Personal information
- Full name: Nicolás David Rossi Marachlián
- Date of birth: 21 March 2002 (age 24)
- Place of birth: Montevideo, Uruguay
- Height: 1.78 m (5 ft 10 in)
- Position: Left winger

Team information
- Current team: Dordrecht
- Number: 29

Youth career
- Uruguay Solymar
- C.S. y D. Córcega
- Peñarol

Senior career*
- Years: Team / Apps / (Gls)
- 2021–2025: Peñarol / 41 / (3)
- 2023–2024: → Danubio (loan) / 31 / (4)
- 2025: Bellinzona / 8 / (0)
- 2025–: Dordrecht / 31 / (2)

= Nicolás Rossi (footballer, born 2002) =

Uruguayan association footballer (born 2002)

Nicolás David Rossi Marachlián (born 21 March 2002) is a Uruguayan professional footballer who plays as a left winger for Eerste Divisie club Dordrecht.

==Club career==
Rossi is a youth academy graduate of Peñarol.
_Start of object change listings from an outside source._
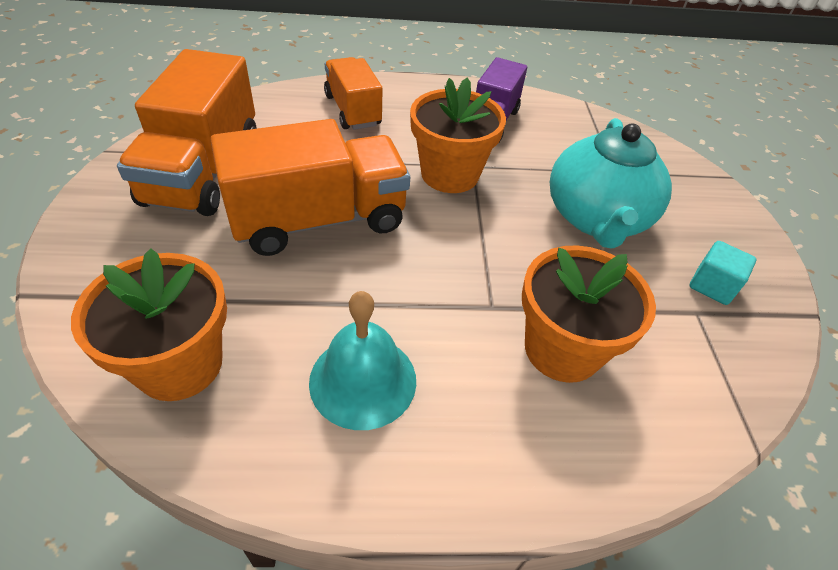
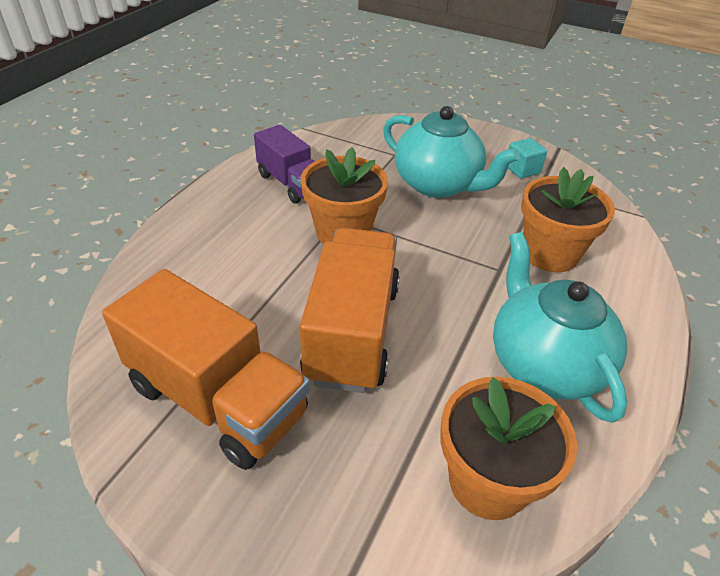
camera: 60 degrees left, 5 degrees down
(353, 110) = (203, 256): orange truck -> none
(363, 380) = (544, 363): turquoise bell -> turquoise teapot

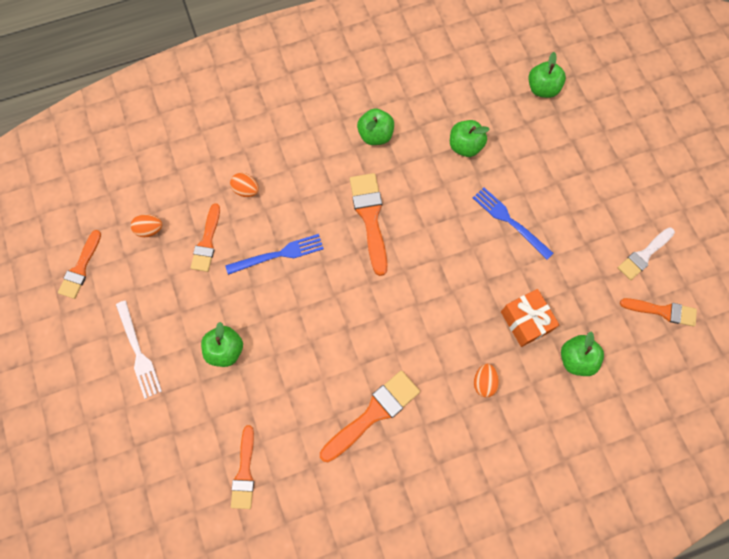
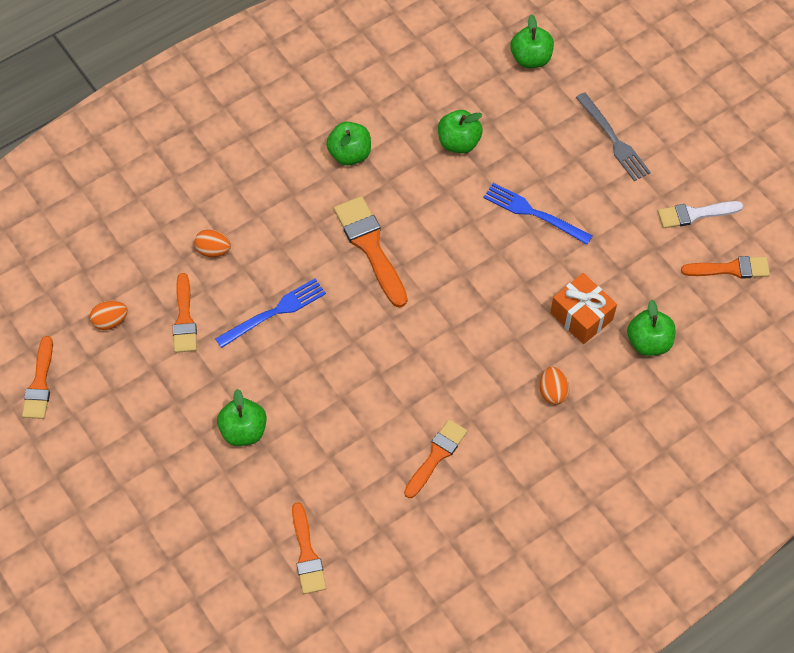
camera: 15 degrees left, 10 degrees down
(138, 352) = (141, 458): white fork -> none
(373, 414) = (436, 456): orange brush -> orange brush, size x0.66
(592, 174) = (613, 140): none -> grey fork
(644, 255) = (695, 214): white brush -> white brush turned 45 degrees clockwise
He made his professional debut for the club on 25 November 2021 in a goalless league draw against Progreso. In August 2022, he extended his contract with the club until December 2025.

In August 2023, Rossi joined Danubio on loan until June 2024. In February 2025, he joined Swiss club Bellinzona on a contract until June 2028.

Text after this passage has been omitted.